• [Work request]: Character for character, transcribe the entries below, minus the images.

• [Data for this task]:
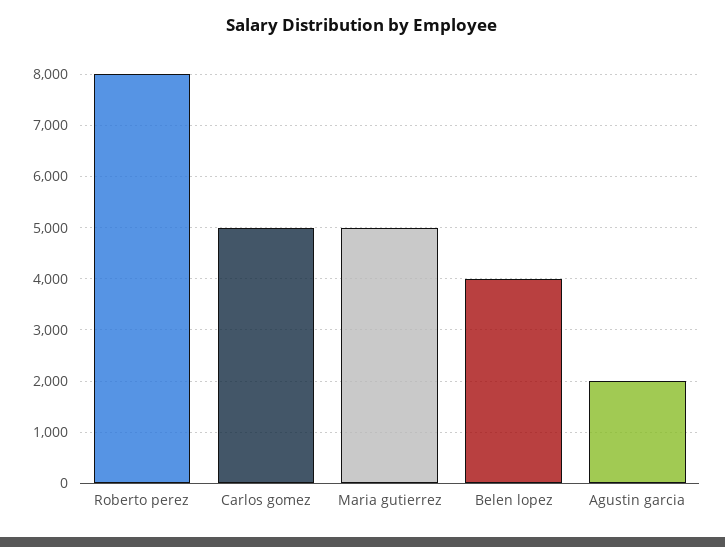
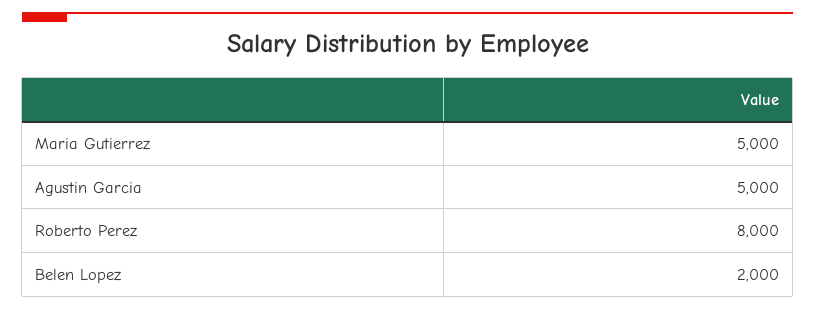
Carlos gomez: 5000 -> none
Belen lopez: 4000 -> 2000
Agustin garcia: 2000 -> 5000

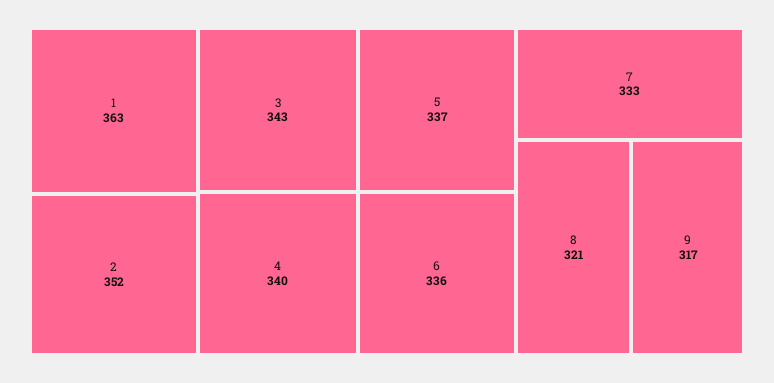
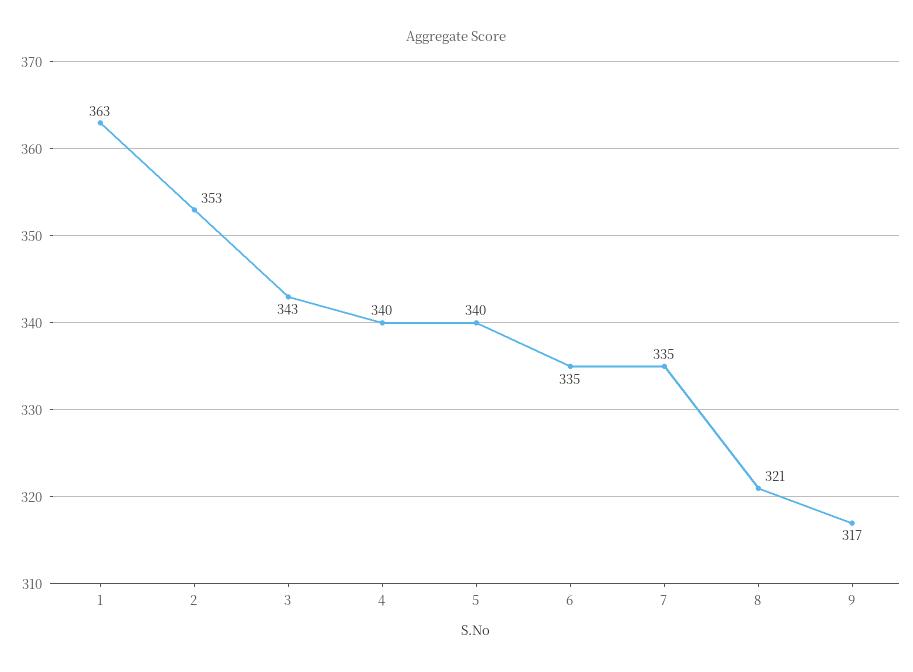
2: 352 -> 353
5: 337 -> 340
6: 336 -> 335
7: 333 -> 335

• [Response]:
Carlos gomez: 5000 -> none
Belen lopez: 4000 -> 2000
Agustin garcia: 2000 -> 5000

2: 352 -> 353
5: 337 -> 340
6: 336 -> 335
7: 333 -> 335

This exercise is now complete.